===== Information =====

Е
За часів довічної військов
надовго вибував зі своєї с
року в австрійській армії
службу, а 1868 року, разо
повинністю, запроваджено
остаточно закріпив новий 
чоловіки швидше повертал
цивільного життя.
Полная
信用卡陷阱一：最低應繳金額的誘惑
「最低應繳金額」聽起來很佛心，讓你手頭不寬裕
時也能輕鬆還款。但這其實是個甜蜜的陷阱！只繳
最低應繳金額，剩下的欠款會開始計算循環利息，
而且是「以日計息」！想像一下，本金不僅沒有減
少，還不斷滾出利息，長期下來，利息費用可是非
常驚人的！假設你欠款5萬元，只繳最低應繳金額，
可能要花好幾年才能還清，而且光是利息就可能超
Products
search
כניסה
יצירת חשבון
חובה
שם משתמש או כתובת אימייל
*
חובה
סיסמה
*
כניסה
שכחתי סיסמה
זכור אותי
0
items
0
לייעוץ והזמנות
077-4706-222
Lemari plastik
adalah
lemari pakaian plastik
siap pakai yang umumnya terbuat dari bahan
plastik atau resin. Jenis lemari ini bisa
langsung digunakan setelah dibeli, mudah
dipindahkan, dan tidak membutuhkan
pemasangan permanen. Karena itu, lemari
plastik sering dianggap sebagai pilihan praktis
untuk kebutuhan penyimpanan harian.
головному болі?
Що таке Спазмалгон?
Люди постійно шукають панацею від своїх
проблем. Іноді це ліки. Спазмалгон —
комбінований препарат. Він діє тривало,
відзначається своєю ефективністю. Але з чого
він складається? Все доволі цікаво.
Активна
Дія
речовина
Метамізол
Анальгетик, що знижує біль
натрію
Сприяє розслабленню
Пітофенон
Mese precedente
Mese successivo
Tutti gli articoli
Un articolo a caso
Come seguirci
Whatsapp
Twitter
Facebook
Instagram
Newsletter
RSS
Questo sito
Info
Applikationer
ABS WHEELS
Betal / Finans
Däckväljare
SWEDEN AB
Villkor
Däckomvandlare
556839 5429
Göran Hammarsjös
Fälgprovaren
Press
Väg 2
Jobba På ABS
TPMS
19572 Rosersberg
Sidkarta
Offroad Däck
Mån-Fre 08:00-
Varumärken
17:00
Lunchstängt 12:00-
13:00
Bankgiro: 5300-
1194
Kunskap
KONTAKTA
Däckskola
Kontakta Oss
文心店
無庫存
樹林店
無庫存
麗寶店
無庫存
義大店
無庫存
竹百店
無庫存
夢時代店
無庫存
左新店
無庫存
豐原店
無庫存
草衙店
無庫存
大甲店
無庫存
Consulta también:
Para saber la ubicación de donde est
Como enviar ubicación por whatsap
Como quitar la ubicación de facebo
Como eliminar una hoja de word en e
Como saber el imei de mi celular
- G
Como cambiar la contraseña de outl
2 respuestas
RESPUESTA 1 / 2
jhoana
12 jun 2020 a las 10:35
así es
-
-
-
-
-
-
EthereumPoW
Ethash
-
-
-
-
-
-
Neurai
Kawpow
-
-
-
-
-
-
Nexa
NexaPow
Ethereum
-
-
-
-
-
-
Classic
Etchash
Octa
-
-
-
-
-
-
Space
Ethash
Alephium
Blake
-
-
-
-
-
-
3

=====

• [What needs to be done]
Print the listing above from its first line through the line with "常驚人的！假設你欠款5萬元，只繳最低應繳金額，", and stop there.

• [Written solution]
Е
За часів довічної військов
надовго вибував зі своєї с
року в австрійській армії
службу, а 1868 року, разо
повинністю, запроваджено
остаточно закріпив новий 
чоловіки швидше повертал
цивільного життя.
Полная
信用卡陷阱一：最低應繳金額的誘惑
「最低應繳金額」聽起來很佛心，讓你手頭不寬裕
時也能輕鬆還款。但這其實是個甜蜜的陷阱！只繳
最低應繳金額，剩下的欠款會開始計算循環利息，
而且是「以日計息」！想像一下，本金不僅沒有減
少，還不斷滾出利息，長期下來，利息費用可是非
常驚人的！假設你欠款5萬元，只繳最低應繳金額，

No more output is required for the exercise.